Every possession, innovation and position is traceable to Exchange. At some point, something was given to acquire or facilitate another which made the prime object possible. Without exchange, life would be indescribably lacklustre. Your advancement in life is a direct result of calculated exchanges made at the right time with the right people. Your time [and skill or expertise] is what you give your employer in return for the salary he pays. You gave money in exchange for the piece of property you just bought. Even that certificate hanging on the wall is attesting to exchange.”
KA: Don’t you think the market is saturated with motivational/ self-help books? What new flavour will your book infuse that isn’t already accounted for?
The market may be saturated but there is always room for a magnificent book.
The difference lies in its pragmatic approach to motivation and the fact that it emphasizes win-win for all concerned.
KA: What were the challenges you encountered whilst writing and publishing the book?

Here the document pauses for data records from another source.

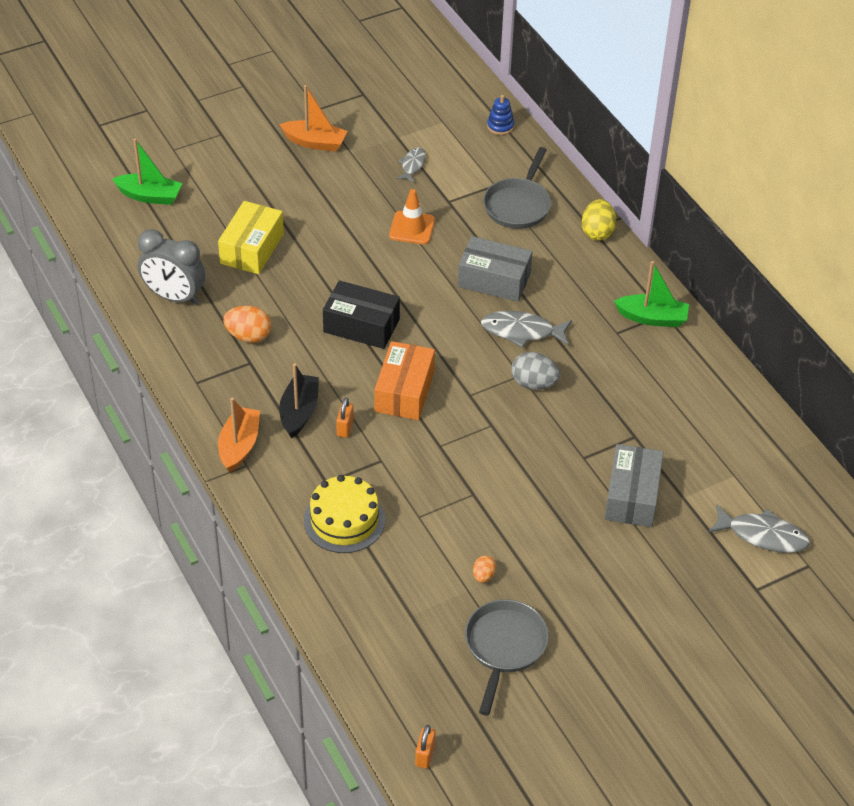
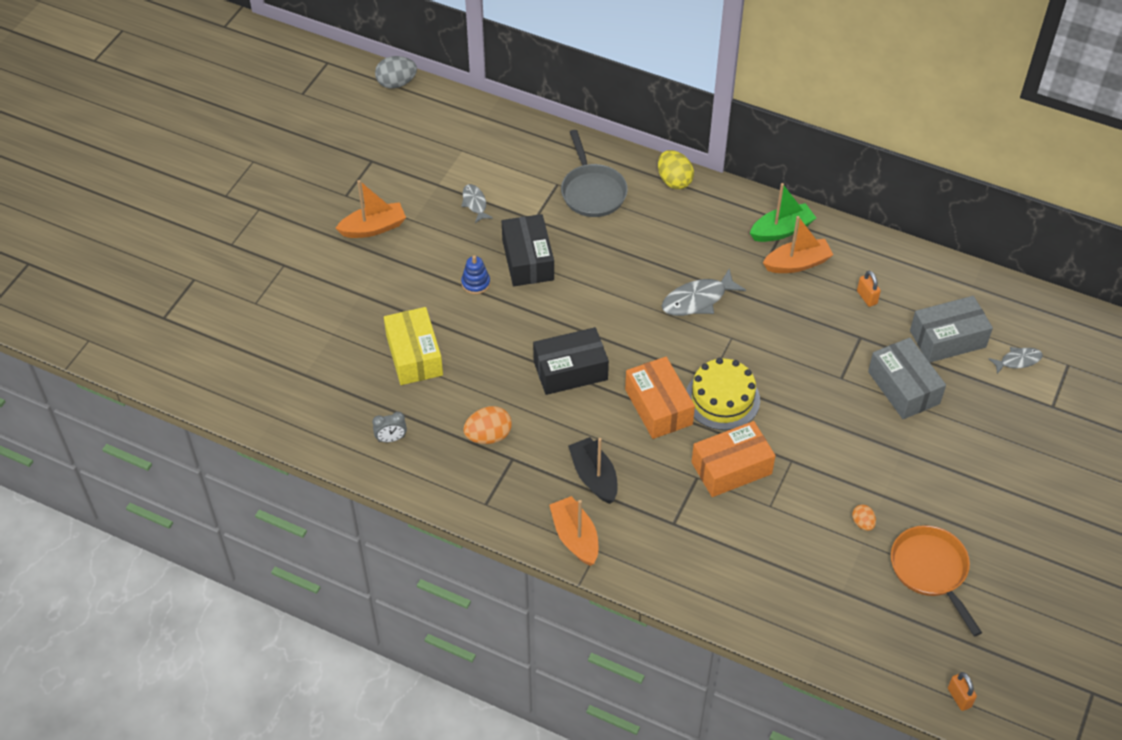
camera: 35 degrees left, 5 degrees up
(150, 196) = (277, 359): green boat -> none
(174, 297) = (391, 439): grey clock -> grey clock, size x0.48
(344, 520) = (718, 546): yellow cake -> yellow cake (722, 399)
(345, 428) = (643, 467): orange padlock -> orange padlock (867, 297)
(412, 228) = (528, 260): orange traffic cone -> black box
(416, 470) = (731, 468): none -> orange box
(494, 280) = (635, 268): grey box -> grey box (947, 339)
(500, 126) = (512, 129): blue stacking toy -> blue stacking toy (475, 283)
(504, 647) = (931, 570): grey pan -> orange pan
(533, 383) = (748, 339): grey egg -> grey egg (396, 83)
(639, 350) = (797, 263): none -> orange boat
(763, 535) = (1018, 361): grey fish -> grey fish, size x0.61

While writing: The never-ending feeling that something should be improved on. Researching too!
In publishing: The lack of structures to leverage on and non-availability of publishing houses that will take on this genre–meaning you have to do everything yourself.
KA: Do you see yourself as a ‘genre specific’ author?
No I am not! My first book was a story book for teens and adolescents… I am currently working on a collection of stories alongside a novel.
KA: Who are your favourite authors and what books have made the most impact on you?
Favourite authors: Chinua Achebe, Chimamanda Adichie (wordsmiths); Frank Peretti, Ted Dekker, Max Lucado (compasses); Harold Robbins, John Grisham, Francine Rivers (storytellers).
Most impactful books: Blink,This Present Darkness, Half of a Yellow Sun, The Carpetbaggers, The Vicar of Christ, The Canterbury Tales.
KA: Have you ever received a negative review of your book? What did you do about it?
I have–with my first book. I looked at what the fellow said, picked the lessons and embraced them.
KA: How do you prod yourself to write on those awful days when it just seems so hard?
I play music to motivate me then I force me to write something… I could start with editing what I have already written then I move to expanding and who knows, fresh ideas even show up–along the line.
KA: You are at a Writers Workshop; what do you tell the eager listeners who seek to better their skills?
Read wide (and learn from the books), then write, write and write. And find someone who knows more than you who will point out the shortcomings, the missing links and the way.
KA: What’s the best perk of being a writer?
The ability to mould thoughts and shape paradigms plus the freedom of poetic license.
KA: Do you believe that writers can change the world?
I daresay I believe. Properly wielded, the pen can be mightier than the gun.
KA: Where can your books be purchased, online and offline?
Online: lulu.com. Offline: Call 07055055705 to direct you to a store near you that stocks the book. Sellers and distributors are welcome.
KA: Africa will rise when?
When we all begin to take responsibility for making her great and abandon the current way of seeing/doing things.
KA: Inspire an aspiring African writer in one sentence…
Dream big, start where you are, fight hard!
Nice read, was inspired again. Thanks K.A.